# When will i get drug tested, and will it be swab?



## GangstaApe (Oct 13, 2021)

I should first start off by stating that im in California and im have orientation tomorrow, will i be tested tomorrow and if so is it swab?


----------



## commiecorvus (Oct 13, 2021)

They don't do drug testing for stores anymore.
Back when I was working they did and it was the standard piss test.

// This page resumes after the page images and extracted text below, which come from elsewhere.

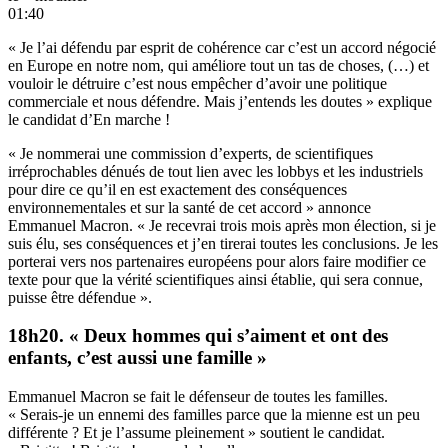
01:40
« Je l’ai défendu par esprit de cohérence car c’est un accord négocié
en Europe en notre nom, qui améliore tout un tas de choses, (…) et
vouloir le détruire c’est nous empêcher d’avoir une politique
commerciale et nous défendre. Mais j’entends les doutes » explique
le candidat d’En marche !
« Je nommerai une commission d’experts, de scientifiques
irréprochables dénués de tout lien avec les lobbys et les industriels
pour dire ce qu’il en est exactement des conséquences
environnementales et sur la santé de cet accord » annonce
Emmanuel Macron. « Je recevrai trois mois après mon élection, si je
suis élu, ses conséquences et j’en tirerai toutes les conclusions. Je les
porterai vers nos partenaires européens pour alors faire modifier ce
texte pour que la vérité scientifiques ainsi établie, qui sera connue,
puisse être défendue ».
18h20. « Deux hommes qui s’aiment et ont des
enfants, c’est aussi une famille »
Emmanuel Macron se fait le défenseur de toutes les familles.
« Serais-je un ennemi des familles parce que la mienne est un peu
différente ? Et je l’assume pleinement » soutient le candidat.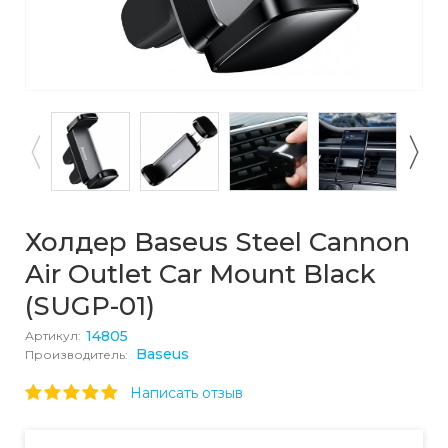
Холдер Baseus Steel Cannon
Air Outlet Car Mount Black
(SUGP-01)
14805
Артикул:
Baseus
Производитель:
Написать отзыв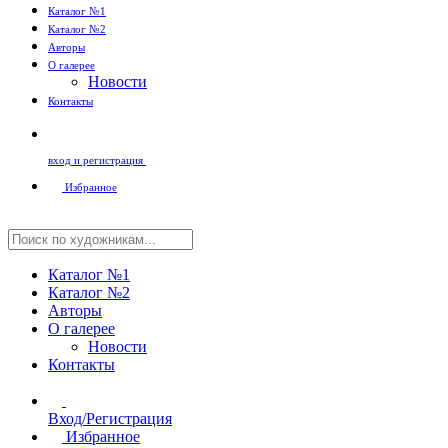
Каталог №1
Каталог №2
Авторы
О галерее
Новости
Контакты
вход и регистрация
Избранное
Каталог №1
Каталог №2
Авторы
О галерее
Новости
Контакты
Вход/Регистрация
Избранное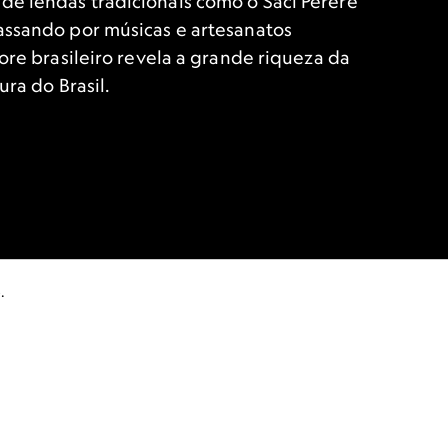
e lendas tradicionais como o Saci Pererê
assando por músicas e artesanatos
lore brasileiro revela a grande riqueza da
ura do Brasil.
.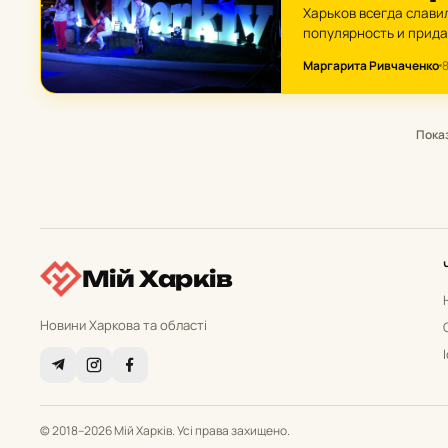
Харьков всегда слави
популярность и прида
из них признаны не то
Маргарита Ривчаченко
8
Пока
Мій Харків
Новини Харкова та області
© 2018–2026 Мій Харків. Усі права захищено.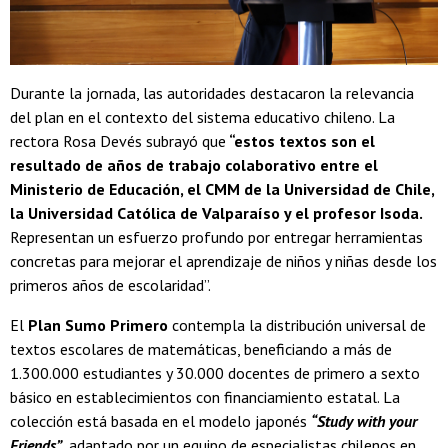
Durante la jornada, las autoridades destacaron la relevancia
del plan en el contexto del sistema educativo chileno. La
rectora Rosa Devés subrayó que
“estos textos son el
resultado de años de trabajo colaborativo entre el
Ministerio de Educación, el CMM de la Universidad de Chile,
la Universidad Católica de Valparaíso y el profesor Isoda.
Representan un esfuerzo profundo por entregar herramientas
concretas para mejorar el aprendizaje de niños y niñas desde los
primeros años de escolaridad”.
El
Plan Sumo Primero
contempla la distribución universal de
textos escolares de matemáticas, beneficiando a más de
1.300.000 estudiantes y 30.000 docentes de primero a sexto
básico en establecimientos con financiamiento estatal. La
colección está basada en el modelo japonés
“Study with your
Friends”
, adaptado por un equipo de especialistas chilenos en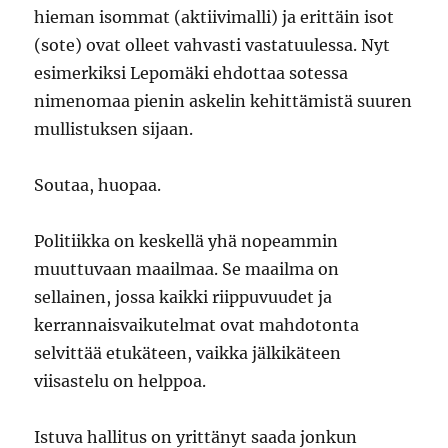
hieman isommat (aktiivimalli) ja erittäin isot
(sote) ovat olleet vahvasti vastatuulessa. Nyt
esimerkiksi Lepomäki ehdottaa sotessa
nimenomaa pienin askelin kehittämistä suuren
mullistuksen sijaan.
Soutaa, huopaa.
Politiikka on keskellä yhä nopeammin
muuttuvaan maailmaa. Se maailma on
sellainen, jossa kaikki riippuvuudet ja
kerrannaisvaikutelmat ovat mahdotonta
selvittää etukäteen, vaikka jälkikäteen
viisastelu on helppoa.
Istuva hallitus on yrittänyt saada jonkun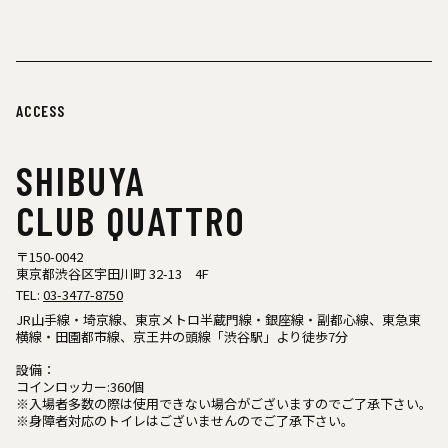
ACCESS
SHIBUYA
CLUB QUATTRO
〒150-0042
東京都渋谷区宇田川町 32-13 4F
TEL:
03-3477-8750
JR山手線・埼京線、東京メトロ半蔵門線・銀座線・副都心線、東急東
横線・田園都市線、京王井の頭線「渋谷駅」より徒歩7分
設備：
コインロッカー:360個
※入場者多数の際は使用できない場合がございますのでご了承下さい。
※身障者対応のトイレはございませんのでご了承下さい。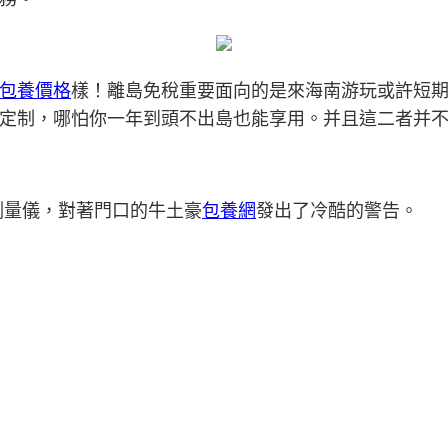
包養價格
樣！離島免稅重要面向的是來海南游玩或許短
定制，哪怕你一年到頭不出島也能享用。并且這二者并
測量儀，對著門口的牛土豪
包養網
發出了冷酷的警告。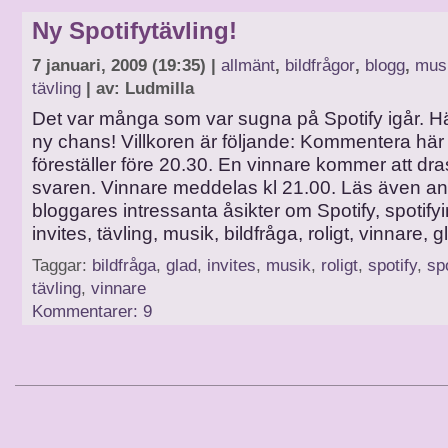
Ny Spotifytävling!
7 januari, 2009 (19:35) |
allmänt
,
bildfrågor
,
blogg
,
mus
tävling
| av: Ludmilla
Det var många som var sugna på Spotify igår. 
ny chans! Villkoren är följande: Kommentera här
föreställer före 20.30. En vinnare kommer att dra
svaren. Vinnare meddelas kl 21.00. Läs även a
bloggares intressanta åsikter om Spotify, spotifyi
invites, tävling, musik, bildfråga, roligt, vinnare, g
Taggar:
bildfråga
,
glad
,
invites
,
musik
,
roligt
,
spotify
,
sp
tävling
,
vinnare
Kommentarer: 9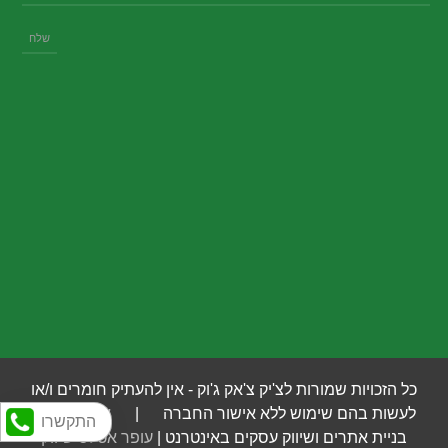
כל הזכויות שמורות לצ'יק צ'אק ג'וק - אין להעתיק חומרים ו/או
לעשות בהם שימוש ללא אישור החברה |
איי לוג'יק
- |
התקשרו
בניית אתרים ושיווק עסקים באינטרנט |
עופר אטלס שיווק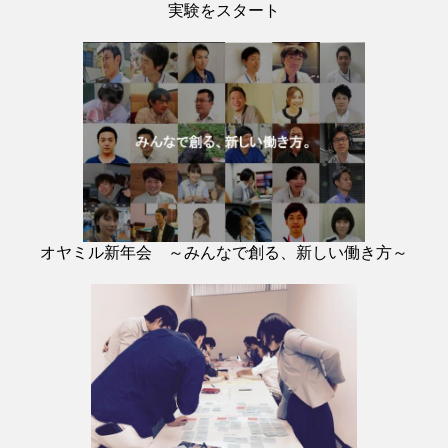
実験をスタート
オヤミル新年会 ～みんなで創る、新しい働き方～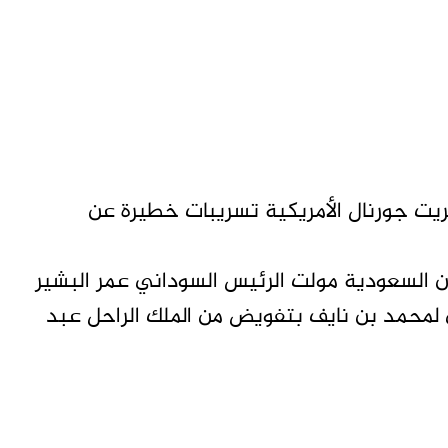
ت جورنال الأمريكية تسريبات خطيرة عن
ن السعودية مولت الرئيس السوداني عمر البشير
لمحمد بن نايف بتفويض من الملك الراحل عبد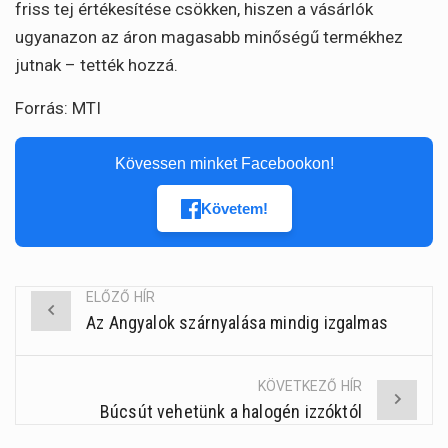
friss tej értékesítése csökken, hiszen a vásárlók
ugyanazon az áron magasabb minőségű termékhez
jutnak – tették hozzá.
Forrás: MTI
Kövessen minket Facebookon!
Követem!
ELŐZŐ HÍR
Az Angyalok szárnyalása mindig izgalmas
Post
navigation
KÖVETKEZŐ HÍR
Búcsút vehetünk a halogén izzóktól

Question, is English your second language?
Because I really don't want to make comments on your punctuation and sentence structure if that's the case.


----------



## versionDefect (Oct 13, 2021)

Heya, at my store we didn't get tested. With that said if they think that you got high or drunk they will ask you to get tested.


----------



## Fluttervale (Oct 13, 2021)

Target doesn’t drug test new hires.  If you hurt yourself or someone else, you will be drug tested then.


----------



## MrT (Oct 13, 2021)

They drug test for ap i thought or maybe im wrong.  If you have orientation already doubt they want a drug test


----------



## buliSBI (Oct 13, 2021)

It was a standard urine and hair clipping test for me in 2000.  No more done now except for investigations and work injury reports I believe.


----------



## Dead and Khaki (Oct 13, 2021)

Well, this person sounds like good news.


----------